(Beginning of EXCERPTED TEXT)
The default assumption in US corporate careers points in a single direction: upward. Secure the promotion, expand your scope, elevate your title, never accept anything that could be perceived as a step back. This guidance is echoed so persistently that it operates like gravity — unseen yet ever-present, influencing every career decision a senior professional makes. It is also, according to our placement data, frequently misguided for individuals who have already attained a certain level in their careers.

We define a lateral move as one that does not involve a meaningful increase in title or seniority at the point of signing. The candidate might be transitioning from VP Engineering at a 500-person SaaS company to VP Engineering at a 200-person AI company — identical title, smaller organization, but a more consequential mandate. Or from Director of Finance at a Fortune 500 to CFO at a $52.5 million PE-backed company — technically a "smaller" organization by headcount but an unmistakably broader scope. In both scenarios, the candidate is moving laterally by traditional metrics and forward by any substantive career evaluation.

What the data actually shows

Throughout our 18-month follow-up surveys of placed candidates, the satisfaction and career-outcome data for thoughtfully structured lateral moves is consistently favorable. Candidates who executed deliberate lateral moves reported compensation growth that exceeded comparable vertical moves by approximately 15 to 20 percentage points across the follow-up period. The driver is not that the lateral move offers higher pay at signing — it typically matches or slightly trails in base salary terms. The driver is that lateral moves recalibrate the career trajectory in ways that compound over time.
(End of EXCERPTED TEXT)
(Beginning of MATERIAL PROVIDED)
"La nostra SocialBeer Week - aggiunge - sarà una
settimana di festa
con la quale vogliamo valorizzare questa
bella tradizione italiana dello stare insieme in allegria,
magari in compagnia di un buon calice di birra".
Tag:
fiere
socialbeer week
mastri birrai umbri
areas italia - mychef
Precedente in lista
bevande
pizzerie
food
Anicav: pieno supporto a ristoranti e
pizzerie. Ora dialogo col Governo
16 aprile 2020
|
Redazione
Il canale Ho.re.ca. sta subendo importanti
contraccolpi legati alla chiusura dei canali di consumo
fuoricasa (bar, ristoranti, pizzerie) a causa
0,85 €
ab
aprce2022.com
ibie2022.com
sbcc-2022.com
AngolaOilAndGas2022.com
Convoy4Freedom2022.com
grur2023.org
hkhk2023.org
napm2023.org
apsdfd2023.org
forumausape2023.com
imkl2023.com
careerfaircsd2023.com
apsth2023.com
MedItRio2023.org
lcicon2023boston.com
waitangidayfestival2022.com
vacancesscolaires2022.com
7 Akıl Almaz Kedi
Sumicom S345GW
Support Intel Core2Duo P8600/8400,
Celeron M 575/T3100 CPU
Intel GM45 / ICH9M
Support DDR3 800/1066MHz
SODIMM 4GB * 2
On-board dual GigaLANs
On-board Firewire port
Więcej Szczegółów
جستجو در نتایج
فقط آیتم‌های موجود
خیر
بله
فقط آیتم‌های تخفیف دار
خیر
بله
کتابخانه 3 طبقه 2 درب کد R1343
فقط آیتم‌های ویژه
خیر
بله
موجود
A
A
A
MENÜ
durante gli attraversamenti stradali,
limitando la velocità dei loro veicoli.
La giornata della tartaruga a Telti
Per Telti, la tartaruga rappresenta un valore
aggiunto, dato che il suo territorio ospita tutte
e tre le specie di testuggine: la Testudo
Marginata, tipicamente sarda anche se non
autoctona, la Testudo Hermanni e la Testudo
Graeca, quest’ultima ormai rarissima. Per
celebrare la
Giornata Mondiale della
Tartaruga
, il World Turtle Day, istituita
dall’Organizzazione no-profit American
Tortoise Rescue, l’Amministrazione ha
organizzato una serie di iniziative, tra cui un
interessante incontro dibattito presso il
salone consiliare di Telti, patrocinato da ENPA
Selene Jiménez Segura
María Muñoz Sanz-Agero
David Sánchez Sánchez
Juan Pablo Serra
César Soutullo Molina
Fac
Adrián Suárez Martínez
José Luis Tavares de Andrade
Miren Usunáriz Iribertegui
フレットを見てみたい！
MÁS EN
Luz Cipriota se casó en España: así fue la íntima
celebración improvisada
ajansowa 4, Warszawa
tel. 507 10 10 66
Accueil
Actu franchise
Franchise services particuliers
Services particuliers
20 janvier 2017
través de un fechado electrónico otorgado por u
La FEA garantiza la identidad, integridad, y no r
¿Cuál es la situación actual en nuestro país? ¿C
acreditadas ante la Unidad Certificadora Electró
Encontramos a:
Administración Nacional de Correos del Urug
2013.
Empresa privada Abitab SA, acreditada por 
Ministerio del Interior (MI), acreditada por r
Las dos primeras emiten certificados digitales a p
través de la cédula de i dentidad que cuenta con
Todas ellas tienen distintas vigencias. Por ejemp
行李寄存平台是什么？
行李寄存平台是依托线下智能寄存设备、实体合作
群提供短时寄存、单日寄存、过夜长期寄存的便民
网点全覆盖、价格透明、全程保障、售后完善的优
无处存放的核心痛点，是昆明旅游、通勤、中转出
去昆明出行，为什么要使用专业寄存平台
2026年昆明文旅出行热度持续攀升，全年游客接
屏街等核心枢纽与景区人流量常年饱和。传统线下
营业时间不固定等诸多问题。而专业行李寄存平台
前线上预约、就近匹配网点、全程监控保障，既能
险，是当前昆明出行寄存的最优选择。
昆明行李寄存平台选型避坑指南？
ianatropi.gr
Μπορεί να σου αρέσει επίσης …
(End of MATERIAL PROVIDED)
● **SET OF TASKS**:
**A)** In the passage on lateral career moves, by roughly how many percentage points did compensation growth from deliberate lateral moves exceed that of comparable vertical moves?
**B)** Reproduce the passage on lateral career moves word for word, starting at "What the data" and ending at "compound over time.".
You won't need the data for any of this.

● **ANSWERS BELOW**:
**A)** Approximately 15 to 20 percentage points.

**B)**
What the data actually shows

Throughout our 18-month follow-up surveys of placed candidates, the satisfaction and career-outcome data for thoughtfully structured lateral moves is consistently favorable. Candidates who executed deliberate lateral moves reported compensation growth that exceeded comparable vertical moves by approximately 15 to 20 percentage points across the follow-up period. The driver is not that the lateral move offers higher pay at signing — it typically matches or slightly trails in base salary terms. The driver is that lateral moves recalibrate the career trajectory in ways that compound over time.